Texto
• • • • • • •
Ah, e outra coisa que é preciso deixar claro é que o silêncio não era de medo ou receio. Não! As pessoas da reunião não ficaram caladas por medo de serem punidas pelo chefe da segurança. Todo mundo que ali estava eram organizacionalmente muito mais "poderosas" que ele, ou em termos de cargo, prestigio ou status corporativo. Para mim só existem 2 explicacoes: elas não reagiram pq se acham diferentes dos outros brasileiros, i.e. são um grupo apartado, ou pq não acham relevante o ataque realizado por ele.

O que, pra mim, dá no mesmo! "A compreensão superficial de pessoas de boa vontade é mais frustrante do que a incompreensão completa de pessoa de má vontade. A aceitação morna é muito mais atordoante do que a rejeição total.", MLK em uma carta de birmingham

A verdade é que para essa gente, quando se fala "brasileiro" está-se falando dos "outros", pq raça é coisa que a branquitude atribui aos "outros". Exceto, obviamente, quando eles percebem a possibilidade de lucrar com isso. Aí eles querem sua cidadania européia, querem serem reconhecidos como netos dos avós brancos deles, querem receber as terras e as beneces que o estado brasileiro deu e tem dado a eles. Contudo, eles nunca querem lidar com o peso histórico da violência sistêmica perpretada pela raça deles, nem fazem nada realmente concreto para contê-la. Sentem-se muito confortaveis como beneficiarios dos lucros dessa violência.

Ao silencio, à falta de crítica, nos espacos embranquecidos dá-se o nome pacto nacisico da branquitude

É isso, não tem muito mais pra se falar: é narcisismo, supremacia e tudo que se tem de ruim na sociedade ocidental. Mas isso é avaliação minha. Eu quero falar do que isso significa.
• • • • • • •
Registros selecionados
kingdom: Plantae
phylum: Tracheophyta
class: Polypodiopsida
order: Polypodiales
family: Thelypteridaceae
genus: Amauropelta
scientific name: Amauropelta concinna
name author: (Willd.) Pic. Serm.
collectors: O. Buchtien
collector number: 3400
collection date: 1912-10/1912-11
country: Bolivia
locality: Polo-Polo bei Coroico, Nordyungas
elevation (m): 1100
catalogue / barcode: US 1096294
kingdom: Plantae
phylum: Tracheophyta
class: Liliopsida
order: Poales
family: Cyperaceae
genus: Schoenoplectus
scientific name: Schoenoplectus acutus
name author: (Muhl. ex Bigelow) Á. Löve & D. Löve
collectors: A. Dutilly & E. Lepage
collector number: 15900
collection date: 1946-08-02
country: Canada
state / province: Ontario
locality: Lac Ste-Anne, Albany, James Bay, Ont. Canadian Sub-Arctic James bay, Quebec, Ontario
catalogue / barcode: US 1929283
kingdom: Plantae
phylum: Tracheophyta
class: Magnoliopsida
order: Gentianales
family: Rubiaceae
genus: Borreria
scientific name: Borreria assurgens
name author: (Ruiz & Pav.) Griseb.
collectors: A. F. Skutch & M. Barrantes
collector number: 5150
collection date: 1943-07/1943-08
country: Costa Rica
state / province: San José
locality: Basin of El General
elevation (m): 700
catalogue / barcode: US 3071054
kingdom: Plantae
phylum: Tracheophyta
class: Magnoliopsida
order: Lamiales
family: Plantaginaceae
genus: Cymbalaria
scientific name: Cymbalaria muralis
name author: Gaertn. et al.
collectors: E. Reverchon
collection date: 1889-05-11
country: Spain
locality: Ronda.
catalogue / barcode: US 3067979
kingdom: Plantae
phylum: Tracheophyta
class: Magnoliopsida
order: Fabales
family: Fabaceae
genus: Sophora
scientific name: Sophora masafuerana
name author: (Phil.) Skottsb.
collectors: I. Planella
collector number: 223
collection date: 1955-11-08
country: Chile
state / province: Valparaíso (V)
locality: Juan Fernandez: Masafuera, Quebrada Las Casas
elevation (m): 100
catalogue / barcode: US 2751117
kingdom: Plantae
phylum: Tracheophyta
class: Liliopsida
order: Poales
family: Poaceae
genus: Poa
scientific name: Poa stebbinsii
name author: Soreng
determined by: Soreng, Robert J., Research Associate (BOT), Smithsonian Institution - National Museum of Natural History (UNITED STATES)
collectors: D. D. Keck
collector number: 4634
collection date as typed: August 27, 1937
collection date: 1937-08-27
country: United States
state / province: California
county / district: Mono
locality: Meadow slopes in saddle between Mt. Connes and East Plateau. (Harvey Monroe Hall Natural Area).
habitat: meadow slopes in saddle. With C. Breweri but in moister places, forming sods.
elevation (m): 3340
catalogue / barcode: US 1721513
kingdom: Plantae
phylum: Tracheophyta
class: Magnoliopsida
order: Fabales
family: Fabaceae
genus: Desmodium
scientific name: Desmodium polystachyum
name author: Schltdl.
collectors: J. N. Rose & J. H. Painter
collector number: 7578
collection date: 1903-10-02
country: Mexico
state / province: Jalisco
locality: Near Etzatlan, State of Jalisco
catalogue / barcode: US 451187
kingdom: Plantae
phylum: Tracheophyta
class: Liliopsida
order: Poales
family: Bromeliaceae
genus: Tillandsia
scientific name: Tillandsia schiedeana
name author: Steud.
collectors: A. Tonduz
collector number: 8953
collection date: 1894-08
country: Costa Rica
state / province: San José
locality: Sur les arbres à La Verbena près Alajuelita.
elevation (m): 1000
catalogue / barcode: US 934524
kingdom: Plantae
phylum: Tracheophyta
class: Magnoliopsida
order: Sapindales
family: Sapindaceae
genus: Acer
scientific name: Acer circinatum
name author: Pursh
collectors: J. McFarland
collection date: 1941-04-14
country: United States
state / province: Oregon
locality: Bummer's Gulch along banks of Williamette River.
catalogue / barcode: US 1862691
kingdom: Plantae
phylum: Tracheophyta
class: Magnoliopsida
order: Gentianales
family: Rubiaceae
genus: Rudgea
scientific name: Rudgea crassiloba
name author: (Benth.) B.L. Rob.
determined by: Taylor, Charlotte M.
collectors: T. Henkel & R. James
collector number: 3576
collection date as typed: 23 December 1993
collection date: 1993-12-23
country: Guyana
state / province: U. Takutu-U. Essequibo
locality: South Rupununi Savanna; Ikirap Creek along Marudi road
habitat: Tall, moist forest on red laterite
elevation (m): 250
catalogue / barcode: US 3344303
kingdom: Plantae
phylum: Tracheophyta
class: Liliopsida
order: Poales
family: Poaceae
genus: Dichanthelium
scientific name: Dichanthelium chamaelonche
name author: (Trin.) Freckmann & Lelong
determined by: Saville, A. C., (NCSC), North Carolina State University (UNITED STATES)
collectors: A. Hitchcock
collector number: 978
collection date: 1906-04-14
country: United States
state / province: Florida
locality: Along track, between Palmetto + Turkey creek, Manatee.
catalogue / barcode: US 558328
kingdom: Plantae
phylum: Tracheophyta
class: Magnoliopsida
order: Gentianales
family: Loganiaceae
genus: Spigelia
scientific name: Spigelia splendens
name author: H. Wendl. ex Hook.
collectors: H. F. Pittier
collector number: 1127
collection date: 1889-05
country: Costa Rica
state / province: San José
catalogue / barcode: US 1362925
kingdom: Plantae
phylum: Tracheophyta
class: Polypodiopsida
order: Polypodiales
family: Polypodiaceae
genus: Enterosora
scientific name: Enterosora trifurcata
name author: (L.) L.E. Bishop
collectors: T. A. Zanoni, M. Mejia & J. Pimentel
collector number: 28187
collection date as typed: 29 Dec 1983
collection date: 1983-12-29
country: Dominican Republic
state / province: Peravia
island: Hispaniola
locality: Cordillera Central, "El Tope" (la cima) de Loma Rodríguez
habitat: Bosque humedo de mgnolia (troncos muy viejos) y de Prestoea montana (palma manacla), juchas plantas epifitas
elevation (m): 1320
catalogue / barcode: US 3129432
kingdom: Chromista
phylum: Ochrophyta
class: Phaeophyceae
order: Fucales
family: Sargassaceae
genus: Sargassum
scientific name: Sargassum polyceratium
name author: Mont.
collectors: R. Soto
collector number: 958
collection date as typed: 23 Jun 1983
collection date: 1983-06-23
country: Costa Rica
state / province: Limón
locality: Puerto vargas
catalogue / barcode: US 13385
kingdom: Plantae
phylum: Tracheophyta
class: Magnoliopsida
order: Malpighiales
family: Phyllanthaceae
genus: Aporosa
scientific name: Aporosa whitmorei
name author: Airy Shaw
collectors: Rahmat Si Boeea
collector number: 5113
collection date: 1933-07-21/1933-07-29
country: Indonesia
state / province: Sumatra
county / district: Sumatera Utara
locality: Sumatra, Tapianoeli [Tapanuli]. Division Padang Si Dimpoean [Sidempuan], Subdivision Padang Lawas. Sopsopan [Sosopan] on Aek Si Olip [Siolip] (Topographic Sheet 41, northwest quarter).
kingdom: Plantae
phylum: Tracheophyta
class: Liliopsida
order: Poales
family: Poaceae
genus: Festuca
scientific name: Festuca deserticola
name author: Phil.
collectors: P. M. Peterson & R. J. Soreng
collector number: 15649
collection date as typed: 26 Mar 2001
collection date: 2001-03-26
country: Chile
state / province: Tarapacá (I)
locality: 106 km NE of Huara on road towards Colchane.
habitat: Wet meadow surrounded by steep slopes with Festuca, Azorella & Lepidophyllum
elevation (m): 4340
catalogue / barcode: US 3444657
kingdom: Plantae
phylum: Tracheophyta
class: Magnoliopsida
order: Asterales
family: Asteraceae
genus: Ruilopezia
• • • • • • •
Enunciado
1. Segundo o texto, qual medo não explica o silêncio das pessoas da reunião?
2. Quais são as duas explicações que o texto dá para essas pessoas não terem reagido?
3. A quem o texto atribui a frase que começa com "A compreensão superficial de pessoas de boa vontade"?

Resolução
1. O medo de serem punidas pelo chefe da segurança.
2. Elas se acham diferentes dos outros brasileiros, ou seja, são um grupo apartado, ou não acham relevante o ataque realizado por ele.
3. A MLK.